People who do this are counting on the presence of others to keep you from making an embarrassing scene. They are correct: The scene will be embarrassing. For them. This lady has the right idea.

She has other articles talking about how her mother taught her to use the Dog Voice when she wanted her brother to stop something as a kid, the serious voice you use to shout "No!" at the dog. I always called it the Everybody's Mother Voice. If you get it right, it'll make almost anyone else stop dead, no matter what they're doing, and whip their head around, trying to figure out when their mother got here and who let her in. It marks the precise instant your right to dignity and polite consideration is surpassed by my right to embarrass the fuck out of you until you stop doing that. It is the voice your mother uses that one last time she tells you to stop running out into the street before she swats you on the backside and physically picks you up to stop you from doing it again. Maybe I can't bodily restrain you the way your mother could when you were four, but you know, realizing that suddenly everybody in the entire room is eyeing you like you are the world's biggest party-killing douchecanoe has a remarkably similar effect.

This kind of public humiliation teaches people who don't have or refuse to use empathy that bad behavior will make their life difficult. It is less trouble to pretend to give a fuck about what other people think. It would be nice if you cared about other humans, but if you don't, you're still required to follow some basic rules if you want access to the conveniences of civilization, so just learn to hum vaguely along when we get to the chorus.

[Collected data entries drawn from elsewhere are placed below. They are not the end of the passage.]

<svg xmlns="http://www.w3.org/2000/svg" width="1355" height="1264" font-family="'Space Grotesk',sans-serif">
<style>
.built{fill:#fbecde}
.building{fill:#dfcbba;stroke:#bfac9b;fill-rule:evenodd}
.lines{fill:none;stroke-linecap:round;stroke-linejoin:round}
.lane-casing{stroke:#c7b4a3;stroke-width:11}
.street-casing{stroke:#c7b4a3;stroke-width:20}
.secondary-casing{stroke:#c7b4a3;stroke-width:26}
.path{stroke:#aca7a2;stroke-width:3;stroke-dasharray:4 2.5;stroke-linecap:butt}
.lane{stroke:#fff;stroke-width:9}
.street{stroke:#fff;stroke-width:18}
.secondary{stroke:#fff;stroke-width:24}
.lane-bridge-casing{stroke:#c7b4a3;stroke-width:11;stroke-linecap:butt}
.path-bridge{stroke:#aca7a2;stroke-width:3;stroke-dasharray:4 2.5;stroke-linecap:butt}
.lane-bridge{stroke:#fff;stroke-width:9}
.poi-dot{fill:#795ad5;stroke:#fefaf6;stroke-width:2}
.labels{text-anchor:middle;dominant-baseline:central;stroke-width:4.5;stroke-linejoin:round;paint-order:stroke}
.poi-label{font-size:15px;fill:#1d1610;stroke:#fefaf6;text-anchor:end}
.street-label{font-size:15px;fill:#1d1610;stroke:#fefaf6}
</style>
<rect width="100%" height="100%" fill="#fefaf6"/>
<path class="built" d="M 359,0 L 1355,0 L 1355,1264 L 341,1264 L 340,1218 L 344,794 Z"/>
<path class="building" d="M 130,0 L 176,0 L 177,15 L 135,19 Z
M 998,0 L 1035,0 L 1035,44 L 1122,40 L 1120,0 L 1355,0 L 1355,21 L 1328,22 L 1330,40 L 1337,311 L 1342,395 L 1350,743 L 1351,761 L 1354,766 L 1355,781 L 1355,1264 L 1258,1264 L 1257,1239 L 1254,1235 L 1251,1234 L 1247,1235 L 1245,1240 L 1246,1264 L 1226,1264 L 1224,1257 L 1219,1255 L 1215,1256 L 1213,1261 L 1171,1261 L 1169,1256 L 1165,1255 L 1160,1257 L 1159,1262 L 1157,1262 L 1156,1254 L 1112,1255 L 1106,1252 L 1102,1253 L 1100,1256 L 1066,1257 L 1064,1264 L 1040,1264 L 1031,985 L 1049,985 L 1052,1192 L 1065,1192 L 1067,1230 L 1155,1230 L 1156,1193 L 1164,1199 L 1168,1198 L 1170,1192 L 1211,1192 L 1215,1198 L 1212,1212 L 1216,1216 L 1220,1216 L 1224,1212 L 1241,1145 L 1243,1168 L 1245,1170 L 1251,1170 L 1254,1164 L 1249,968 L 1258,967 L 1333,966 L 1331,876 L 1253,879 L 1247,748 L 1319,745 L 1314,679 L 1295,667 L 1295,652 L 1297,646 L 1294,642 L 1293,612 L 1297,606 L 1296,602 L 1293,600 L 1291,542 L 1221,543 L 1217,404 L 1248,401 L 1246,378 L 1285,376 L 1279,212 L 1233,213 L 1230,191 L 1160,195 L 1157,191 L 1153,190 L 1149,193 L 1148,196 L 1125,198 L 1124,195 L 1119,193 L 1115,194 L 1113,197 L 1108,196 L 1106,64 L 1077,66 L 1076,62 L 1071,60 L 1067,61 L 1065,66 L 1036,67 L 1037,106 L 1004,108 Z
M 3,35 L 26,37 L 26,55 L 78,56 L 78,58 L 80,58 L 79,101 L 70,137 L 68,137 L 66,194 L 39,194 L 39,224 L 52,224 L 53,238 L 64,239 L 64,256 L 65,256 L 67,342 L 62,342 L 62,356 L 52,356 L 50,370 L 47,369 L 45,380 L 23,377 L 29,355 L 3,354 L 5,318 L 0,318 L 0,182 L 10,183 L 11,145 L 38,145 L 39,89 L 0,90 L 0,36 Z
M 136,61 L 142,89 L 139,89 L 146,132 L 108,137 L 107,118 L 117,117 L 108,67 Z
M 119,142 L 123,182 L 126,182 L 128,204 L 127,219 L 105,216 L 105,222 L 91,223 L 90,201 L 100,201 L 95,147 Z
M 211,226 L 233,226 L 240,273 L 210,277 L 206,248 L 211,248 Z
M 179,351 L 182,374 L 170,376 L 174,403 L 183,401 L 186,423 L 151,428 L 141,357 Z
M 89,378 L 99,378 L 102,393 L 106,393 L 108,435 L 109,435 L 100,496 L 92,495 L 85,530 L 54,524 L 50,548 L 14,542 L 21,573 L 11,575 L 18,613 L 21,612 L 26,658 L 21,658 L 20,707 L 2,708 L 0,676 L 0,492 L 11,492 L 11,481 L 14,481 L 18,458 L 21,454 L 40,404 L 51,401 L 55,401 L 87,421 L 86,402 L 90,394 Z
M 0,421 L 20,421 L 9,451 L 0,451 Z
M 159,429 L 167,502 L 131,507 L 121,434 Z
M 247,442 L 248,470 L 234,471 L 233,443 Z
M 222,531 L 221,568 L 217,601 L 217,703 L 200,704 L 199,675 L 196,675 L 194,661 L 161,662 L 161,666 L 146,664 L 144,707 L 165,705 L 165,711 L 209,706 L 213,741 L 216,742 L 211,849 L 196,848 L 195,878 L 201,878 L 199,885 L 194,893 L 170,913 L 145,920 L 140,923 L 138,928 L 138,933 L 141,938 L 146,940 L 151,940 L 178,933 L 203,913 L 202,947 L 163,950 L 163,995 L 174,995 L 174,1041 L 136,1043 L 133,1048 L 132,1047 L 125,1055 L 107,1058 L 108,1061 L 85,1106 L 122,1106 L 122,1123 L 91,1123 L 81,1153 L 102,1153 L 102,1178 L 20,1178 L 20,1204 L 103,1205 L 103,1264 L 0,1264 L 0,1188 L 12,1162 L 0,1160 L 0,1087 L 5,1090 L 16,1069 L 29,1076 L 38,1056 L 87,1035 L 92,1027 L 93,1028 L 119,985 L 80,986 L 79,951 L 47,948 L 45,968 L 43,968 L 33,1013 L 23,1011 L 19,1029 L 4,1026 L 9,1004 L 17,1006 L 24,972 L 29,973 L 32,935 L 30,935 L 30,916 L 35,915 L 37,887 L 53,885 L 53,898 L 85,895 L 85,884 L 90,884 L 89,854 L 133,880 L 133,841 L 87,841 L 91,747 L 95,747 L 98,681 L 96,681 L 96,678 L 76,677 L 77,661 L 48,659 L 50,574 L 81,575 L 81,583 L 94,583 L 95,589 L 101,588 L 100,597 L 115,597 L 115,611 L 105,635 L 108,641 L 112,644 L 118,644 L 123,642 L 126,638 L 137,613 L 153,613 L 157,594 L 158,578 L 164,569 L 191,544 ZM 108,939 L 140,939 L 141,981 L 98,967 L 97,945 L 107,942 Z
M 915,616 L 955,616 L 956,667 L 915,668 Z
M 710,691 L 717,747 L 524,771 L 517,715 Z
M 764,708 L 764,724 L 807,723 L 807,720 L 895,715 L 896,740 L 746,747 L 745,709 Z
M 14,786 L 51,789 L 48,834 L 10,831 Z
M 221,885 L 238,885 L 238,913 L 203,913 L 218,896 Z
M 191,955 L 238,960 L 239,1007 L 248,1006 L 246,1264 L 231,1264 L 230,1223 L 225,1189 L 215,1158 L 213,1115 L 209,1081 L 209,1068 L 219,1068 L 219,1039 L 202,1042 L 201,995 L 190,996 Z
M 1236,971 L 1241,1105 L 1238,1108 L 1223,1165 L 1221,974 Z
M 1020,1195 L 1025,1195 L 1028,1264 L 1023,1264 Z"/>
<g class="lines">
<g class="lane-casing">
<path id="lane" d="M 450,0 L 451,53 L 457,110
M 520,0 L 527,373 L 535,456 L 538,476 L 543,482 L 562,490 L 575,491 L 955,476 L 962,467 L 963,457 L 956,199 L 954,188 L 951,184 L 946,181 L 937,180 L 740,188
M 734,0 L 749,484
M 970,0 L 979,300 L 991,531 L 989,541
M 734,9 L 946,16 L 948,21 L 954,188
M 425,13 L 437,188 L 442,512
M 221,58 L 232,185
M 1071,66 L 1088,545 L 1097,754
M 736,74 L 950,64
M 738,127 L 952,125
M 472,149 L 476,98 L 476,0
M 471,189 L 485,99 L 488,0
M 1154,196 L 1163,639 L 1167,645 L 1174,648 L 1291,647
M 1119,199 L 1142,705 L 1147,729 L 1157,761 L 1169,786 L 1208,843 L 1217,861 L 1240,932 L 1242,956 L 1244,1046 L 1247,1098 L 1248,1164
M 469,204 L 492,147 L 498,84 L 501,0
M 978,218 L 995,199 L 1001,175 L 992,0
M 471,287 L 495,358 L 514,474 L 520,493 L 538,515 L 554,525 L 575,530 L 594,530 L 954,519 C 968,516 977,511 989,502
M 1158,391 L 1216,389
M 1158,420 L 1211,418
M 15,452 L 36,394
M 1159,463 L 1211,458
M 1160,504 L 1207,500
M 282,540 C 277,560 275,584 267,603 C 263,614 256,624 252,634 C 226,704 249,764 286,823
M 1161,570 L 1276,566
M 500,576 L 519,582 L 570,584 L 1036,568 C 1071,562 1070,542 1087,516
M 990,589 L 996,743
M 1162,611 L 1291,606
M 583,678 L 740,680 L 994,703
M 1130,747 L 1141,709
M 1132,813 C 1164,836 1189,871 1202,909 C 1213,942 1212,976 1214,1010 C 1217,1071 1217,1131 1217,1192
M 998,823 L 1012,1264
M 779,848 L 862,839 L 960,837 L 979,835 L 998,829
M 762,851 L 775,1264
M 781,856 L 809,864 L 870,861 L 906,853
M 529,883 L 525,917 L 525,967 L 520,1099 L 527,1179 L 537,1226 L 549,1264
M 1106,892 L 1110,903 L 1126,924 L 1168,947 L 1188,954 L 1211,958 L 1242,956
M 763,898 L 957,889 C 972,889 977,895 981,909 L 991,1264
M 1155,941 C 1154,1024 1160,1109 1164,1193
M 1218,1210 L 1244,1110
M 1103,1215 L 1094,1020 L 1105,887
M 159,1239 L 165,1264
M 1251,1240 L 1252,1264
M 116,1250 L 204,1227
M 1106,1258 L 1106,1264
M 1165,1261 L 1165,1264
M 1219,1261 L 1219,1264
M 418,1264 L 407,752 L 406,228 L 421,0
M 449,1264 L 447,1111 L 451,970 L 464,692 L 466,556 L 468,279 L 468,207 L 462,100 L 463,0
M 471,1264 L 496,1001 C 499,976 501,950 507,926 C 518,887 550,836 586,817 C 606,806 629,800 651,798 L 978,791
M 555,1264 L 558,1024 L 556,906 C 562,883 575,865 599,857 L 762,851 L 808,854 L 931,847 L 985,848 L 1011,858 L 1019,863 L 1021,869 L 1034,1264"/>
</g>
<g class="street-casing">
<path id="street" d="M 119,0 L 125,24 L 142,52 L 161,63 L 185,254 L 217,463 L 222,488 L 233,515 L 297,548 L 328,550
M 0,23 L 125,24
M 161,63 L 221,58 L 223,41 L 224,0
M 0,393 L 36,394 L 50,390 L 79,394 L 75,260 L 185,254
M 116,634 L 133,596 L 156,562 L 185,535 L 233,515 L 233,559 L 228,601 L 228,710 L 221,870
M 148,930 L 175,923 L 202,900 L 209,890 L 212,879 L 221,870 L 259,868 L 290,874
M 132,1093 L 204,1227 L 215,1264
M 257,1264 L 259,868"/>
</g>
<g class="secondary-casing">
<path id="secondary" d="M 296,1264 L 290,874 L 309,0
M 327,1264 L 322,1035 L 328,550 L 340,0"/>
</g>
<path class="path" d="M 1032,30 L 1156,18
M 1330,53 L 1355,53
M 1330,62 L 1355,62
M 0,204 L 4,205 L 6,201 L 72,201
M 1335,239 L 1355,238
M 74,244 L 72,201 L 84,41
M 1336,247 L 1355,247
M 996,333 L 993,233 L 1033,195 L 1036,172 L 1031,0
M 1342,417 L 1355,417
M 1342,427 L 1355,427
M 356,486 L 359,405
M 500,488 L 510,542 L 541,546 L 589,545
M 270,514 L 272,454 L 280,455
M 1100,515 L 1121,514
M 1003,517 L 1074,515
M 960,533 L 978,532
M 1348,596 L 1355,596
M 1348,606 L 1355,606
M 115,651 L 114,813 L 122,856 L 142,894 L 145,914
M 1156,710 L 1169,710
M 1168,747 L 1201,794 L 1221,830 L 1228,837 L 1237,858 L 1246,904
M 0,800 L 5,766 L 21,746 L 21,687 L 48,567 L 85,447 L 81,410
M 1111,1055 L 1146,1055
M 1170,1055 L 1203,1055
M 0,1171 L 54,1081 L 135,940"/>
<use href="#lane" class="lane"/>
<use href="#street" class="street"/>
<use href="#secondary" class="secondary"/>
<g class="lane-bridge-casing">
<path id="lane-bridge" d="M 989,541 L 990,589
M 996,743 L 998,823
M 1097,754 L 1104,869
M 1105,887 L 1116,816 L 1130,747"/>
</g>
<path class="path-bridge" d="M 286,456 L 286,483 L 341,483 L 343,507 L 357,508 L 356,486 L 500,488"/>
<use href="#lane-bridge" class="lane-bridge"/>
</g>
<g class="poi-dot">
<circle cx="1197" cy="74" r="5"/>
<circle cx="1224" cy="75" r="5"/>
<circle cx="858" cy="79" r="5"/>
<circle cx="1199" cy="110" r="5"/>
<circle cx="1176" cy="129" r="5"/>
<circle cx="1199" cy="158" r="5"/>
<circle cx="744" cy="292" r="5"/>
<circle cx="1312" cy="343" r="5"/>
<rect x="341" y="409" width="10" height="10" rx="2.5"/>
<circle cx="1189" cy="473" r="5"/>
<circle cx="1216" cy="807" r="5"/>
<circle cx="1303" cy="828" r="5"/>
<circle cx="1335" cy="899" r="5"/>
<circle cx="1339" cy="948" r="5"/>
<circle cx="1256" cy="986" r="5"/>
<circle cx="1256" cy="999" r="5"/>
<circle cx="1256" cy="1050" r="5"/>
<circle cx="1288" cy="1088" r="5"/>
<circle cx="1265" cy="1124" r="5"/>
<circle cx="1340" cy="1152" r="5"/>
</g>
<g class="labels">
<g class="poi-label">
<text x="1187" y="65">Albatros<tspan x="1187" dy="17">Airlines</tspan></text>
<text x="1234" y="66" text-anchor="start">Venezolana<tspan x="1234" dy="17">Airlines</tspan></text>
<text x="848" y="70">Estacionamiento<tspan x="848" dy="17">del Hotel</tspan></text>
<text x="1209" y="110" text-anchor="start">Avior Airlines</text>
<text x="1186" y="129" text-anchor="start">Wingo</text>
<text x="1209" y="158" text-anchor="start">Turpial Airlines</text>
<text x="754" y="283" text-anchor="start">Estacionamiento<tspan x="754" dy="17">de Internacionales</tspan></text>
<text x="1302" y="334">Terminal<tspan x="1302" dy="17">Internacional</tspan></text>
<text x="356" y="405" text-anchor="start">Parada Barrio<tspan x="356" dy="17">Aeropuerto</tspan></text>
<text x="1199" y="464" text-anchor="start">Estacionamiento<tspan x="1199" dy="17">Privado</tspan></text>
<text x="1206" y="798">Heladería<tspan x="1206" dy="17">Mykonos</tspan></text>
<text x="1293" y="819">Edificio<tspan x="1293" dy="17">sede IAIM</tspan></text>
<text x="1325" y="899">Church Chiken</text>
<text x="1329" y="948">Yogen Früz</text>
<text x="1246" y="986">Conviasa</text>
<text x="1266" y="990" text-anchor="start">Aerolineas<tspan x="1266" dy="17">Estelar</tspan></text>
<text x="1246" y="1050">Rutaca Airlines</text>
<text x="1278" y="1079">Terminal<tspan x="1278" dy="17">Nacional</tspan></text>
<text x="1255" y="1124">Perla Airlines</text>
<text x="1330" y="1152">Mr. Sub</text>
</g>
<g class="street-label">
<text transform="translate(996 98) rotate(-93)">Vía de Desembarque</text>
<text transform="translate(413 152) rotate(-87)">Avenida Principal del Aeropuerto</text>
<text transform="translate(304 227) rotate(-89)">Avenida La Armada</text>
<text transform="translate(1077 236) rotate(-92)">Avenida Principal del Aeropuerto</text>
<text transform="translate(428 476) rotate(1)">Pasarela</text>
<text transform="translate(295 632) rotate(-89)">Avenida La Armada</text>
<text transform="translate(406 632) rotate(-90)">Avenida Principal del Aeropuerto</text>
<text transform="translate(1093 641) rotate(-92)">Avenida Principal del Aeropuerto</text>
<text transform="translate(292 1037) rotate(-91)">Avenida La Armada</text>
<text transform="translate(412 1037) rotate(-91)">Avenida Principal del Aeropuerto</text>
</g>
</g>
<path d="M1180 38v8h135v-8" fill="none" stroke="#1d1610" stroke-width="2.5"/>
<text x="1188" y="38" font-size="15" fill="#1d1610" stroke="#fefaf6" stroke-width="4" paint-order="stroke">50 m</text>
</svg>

I've gotten extremely good at this over the years. I'm rather proud of it. It took a lot of ignoring the endless line of adults who noticed all the bullying and told me airily to 'just ignore it'. Way back in college, the boyfriend of a friend accidentally encountered me for the first time while I was trying to run an abusive fuckwad away from someone I knew. I don't even remember the incident, but over a decade later the now-ex-boyfriend-turned-friend still apparently thinks I'm terrifying.